Toutefois, il a fallu que les bergers bougent. La voix des anges est venue les rejoindre là où ils étaient, dehors, dans les champs où paissaient leurs brebis. Alors, pour croiser le regard de l’enfant qui les a comblés de joie, ils ont dû bouger de là, courir à Bethléem ! Cette hâte (cf. Lc 2,16) des bergers est une image de la conversion. Pour rencontrer Dieu qui s’est fait si proche de nous, un mouvement de conversion est nécessaire. Il importe de bouger intérieurement, aller vers Lui, sortir de soi-même, se décentrer de soi pour entrer dans la crèche, pour entrer dans l’Amour qui s’y révèle avec simplicité. Cet Amour s’offre gratuitement mais ne se reçoit pas sans peine, sans remise en question.
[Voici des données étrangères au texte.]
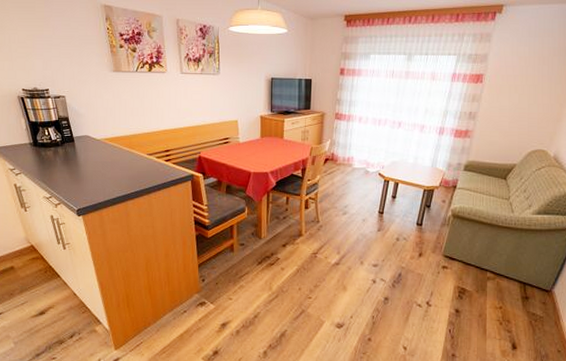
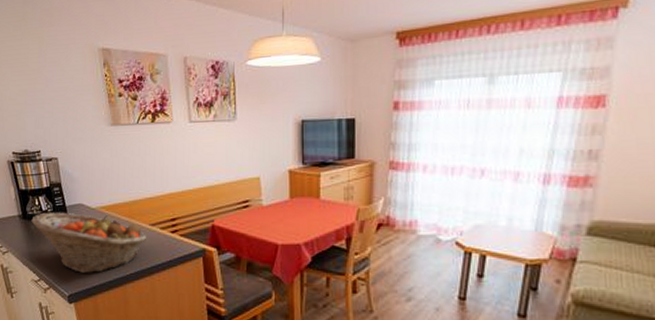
fruit basket: none [41,141,145,192] -> present [30,212,147,273]

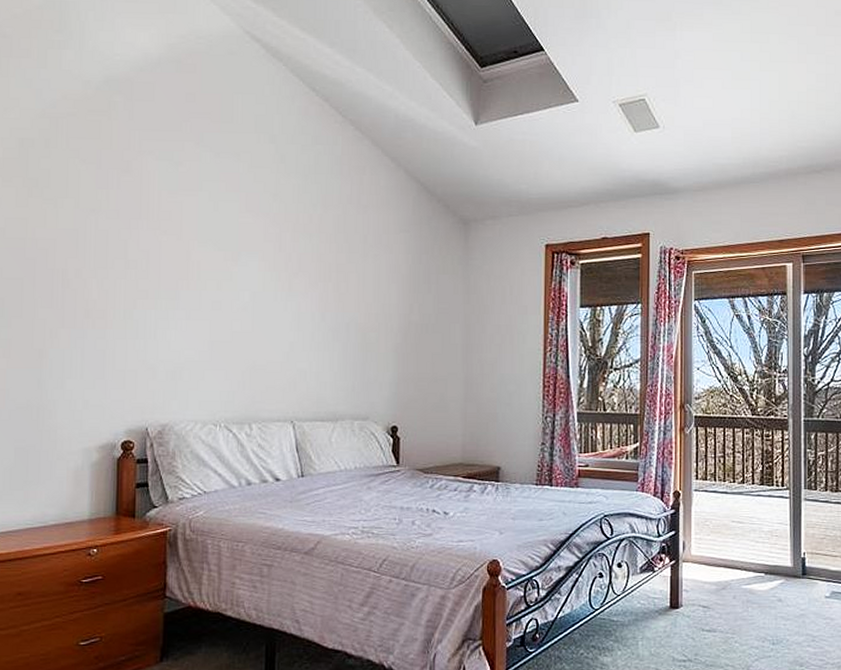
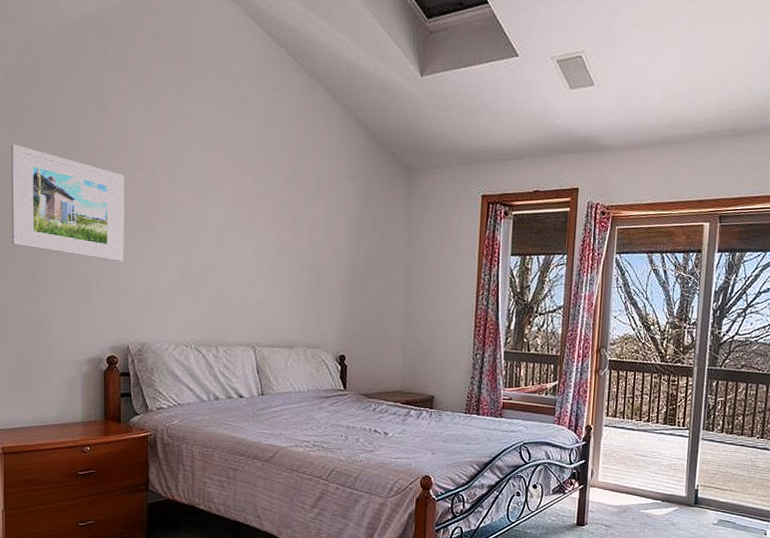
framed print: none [16,211,148,334] -> present [10,144,125,261]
Recenser la terre n’a de valeur ni de sens que si les terriens comprennent qu’ils ont quelque chose à se dire mutuellement de la part de Dieu. Pardonnez-moi d’évoquer un sujet sensible, mais, pour prendre exemple sur des genres de recensement actuels qui imprègnent un débat politique, calculer si nos migrants sont trop nombreux ou au contraire pas assez bien accueillis, ne sera qu’une discussion stérile si nous ne nous exerçons pas à considérer les autres avec l’espérance de recevoir d’eux quelque chose —et quelque chose de réellement divin. Si Dieu nous parle en chaque réalité humaine et nous visite en chaque recensement ou en chaque évaluation des enjeux sociaux, en quoi nos calculs sur les interactions culturelles et sociales nous permettent-ils d’aller davantage vers Lui ? Car là est la vraie mesure de toutes nos rencontres : est-ce qu’elles nous convertissent ou est-ce qu’elles nous laissent froids, égoïstes et immobiles ?
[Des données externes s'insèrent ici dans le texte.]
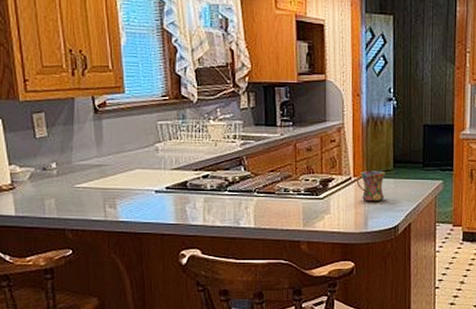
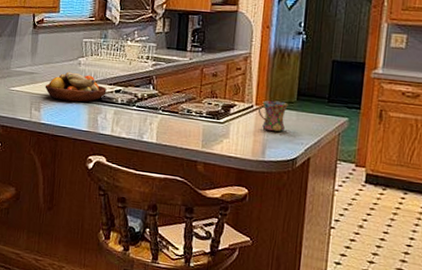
fruit bowl: none [118,160,192,193] -> present [45,71,107,102]

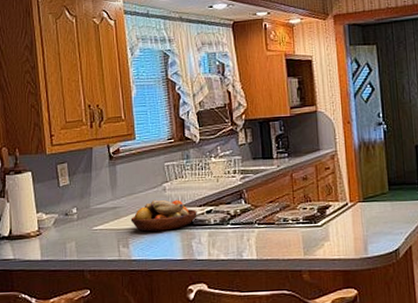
mug: present [258,100,288,132] -> none [354,194,383,226]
Le théologien Henri de Lubac disait que l’Église est « cette portion de l’humanité qui se convertit au Seigneur » (Histoire et Esprit, Cerf 2002 (1950), p. 303). L’Église serait donc faite des hommes et des femmes qui bougent, qui sortent d’eux-mêmes et se convertissent pour accueillir l’amour inconditionnel de Dieu. Alors, frères et sœurs, en venant ce soir à cette messe de la nuit de Noël, j’imagine que vous avez déjà tout compris : vous êtes venus en hâte, dans la fraicheur de la nuit, pour vous mettre à l’écoute de la Parole de Dieu et pour contempler le mystère si touchant de la crèche. Et vous savez qu’après cela, dans les heures qui viennent, vous rencontrerez d’autres personnes, autant d’occasions de communiquer un peu cette joie que Dieu nous donne et que vous êtes venu puiser ici. Se convertir, c’est aussi tout simplement penser à cette transmission qui peut habiter nos rencontres humaines et les faire briller.

Dieu vient à notre rencontre. Il est avec nous. Et Il attend que nous nous tournions complètement vers Lui. C’est cela la double réalité de Noël, Jésus est vrai homme et vrai Dieu pour que nous, les hommes, puissions redevenir tout simplement amis de Dieu. Amen.